Reputation: 645
I am trying to call a function in Oracle that truncates the table name I pass in. Unfortunately, I keep getting the following error and have no clue as to why.
WARNING: Failed to execute: {? = call trunc_table(?)} because: Invalid column type
java.sql.SQLException: Invalid column type
at oracle.jdbc.driver.DatabaseError.throwSqlException(DatabaseError.java:113)
at oracle.jdbc.driver.DatabaseError.throwSqlException(DatabaseError.java:147)
at oracle.jdbc.driver.DatabaseError.throwSqlException(DatabaseError.java:209)
at oracle.jdbc.driver.OracleStatement.getInternalType(OracleStatement.java:3462)
at oracle.jdbc.driver.OracleCallableStatement.registerOutParameterInternal(OracleCallableStatement.java:126)
at oracle.jdbc.
I am able to select rows from the table and print to the console. Also, I was able to call the dbms_utility.get_time() function with no problems.
Here is the offending code.
def storedProcCall =
"""{? = call trunc_table(?)}"""
sql.call(storedProcCall, [Sql.BOOLEAN, 'YFS_ZIP_CODE_LOCATION'])
{
println it
}
I expect to get back a true or false to find out if the function was successful
create or replace
FUNCTION TRUNC_TABLE
(table_name IN VARCHAR2) RETURN BOOLEAN
IS
cid INTEGER; -- Cursor ID.
BEGIN
cid := DBMS_SQL.OPEN_CURSOR;
DBMS_SQL.PARSE(cid, 'TRUNCATE TABLE ' || table_name, dbms_sql.native);
DBMS_SQL.CLOSE_CURSOR(cid);
RETURN TRUE;
EXCEPTION
WHEN OTHERS THEN
DBMS_SQL.CLOSE_CURSOR(cid);
dbms_output.put_line('Error truncating table: '||table_name);
dbms_output.put_line(SQLERRM);
RETURN FALSE;
END TRUNC_TABLE;
Upvotes: 2
Views: 6415
Reputation: 16056
The issue is that a BOOLEAN in Oracle only exists within the scope of PL/SQL and so it will not bind back to a JDBC variable.
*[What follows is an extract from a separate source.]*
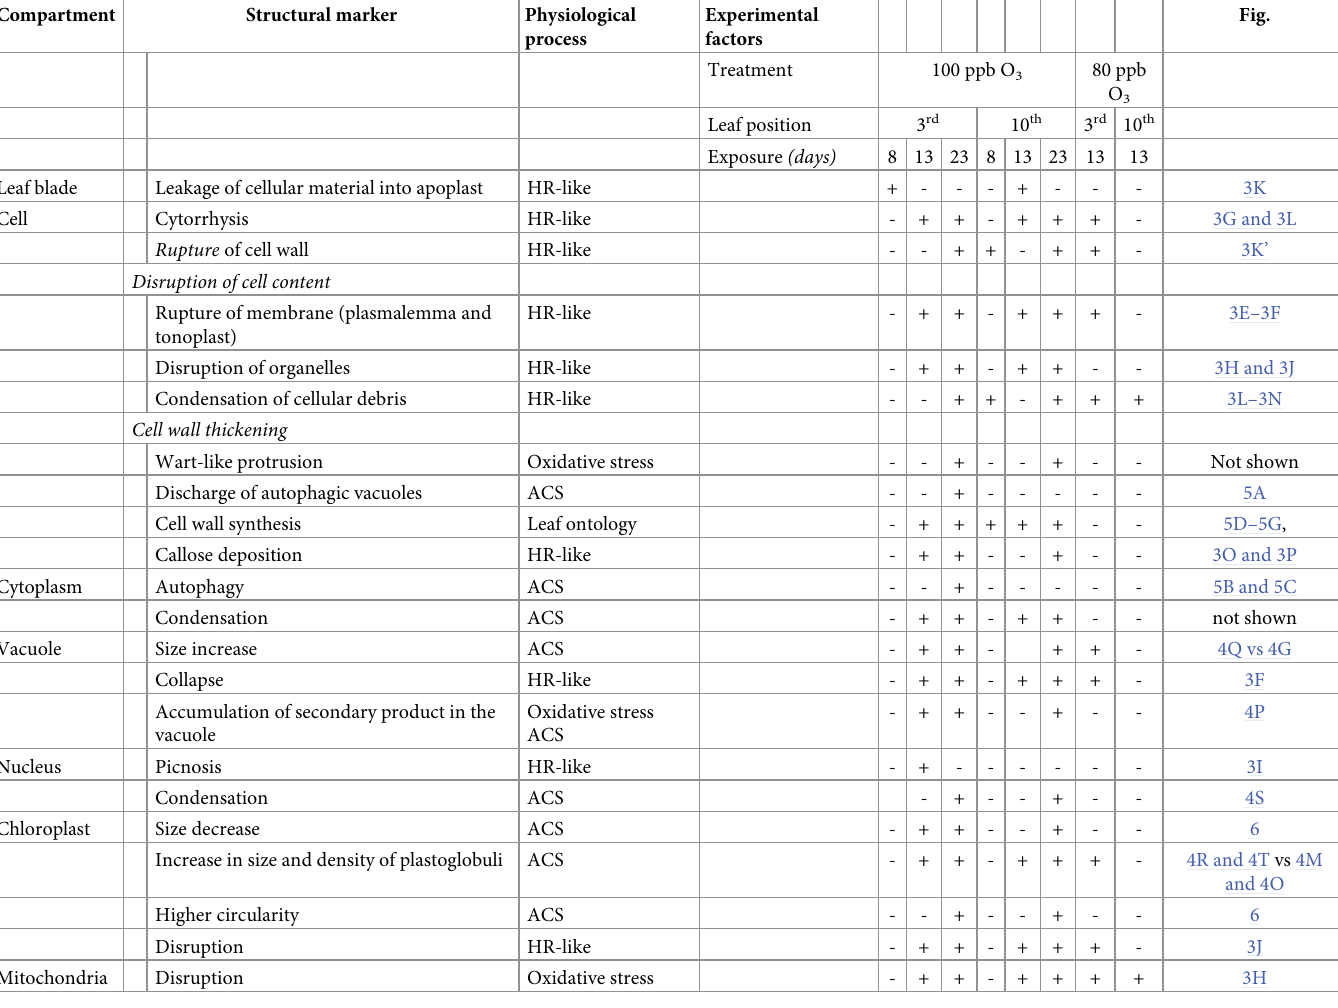
lution over time, with significant differences between the mesophyll layers. Primarily the Table 1. Development of structural and ultrastructural markers of O 3 stress over 30 days of exposure to the CF +100 ppb O 3 and CF +80 ppb O 3 treatment versus CF treatment, within the mesophyll of hybrid poplar leaves ( Populus x tremula alba ). Compartment Structural marker Experimental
I took your function code, made the return type NUMBER and returned 0 for false and 1 for true. Then I called it like this:
import groovy.sql.*;
import java.sql.*;
sql = Sql.newInstance("jdbc:oracle:thin:@localhost:1521:orcl", "scott", "tiger", "oracle.jdbc.driver.OracleDriver");
sql.call("{? = call TRUNC_TABLE(?)}", [Sql.NUMERIC, "FOO"]) { result ->
println result;
}
The result was 1 for a good table and 0 for a non-existent table (or, presumably, for any error in the function execution).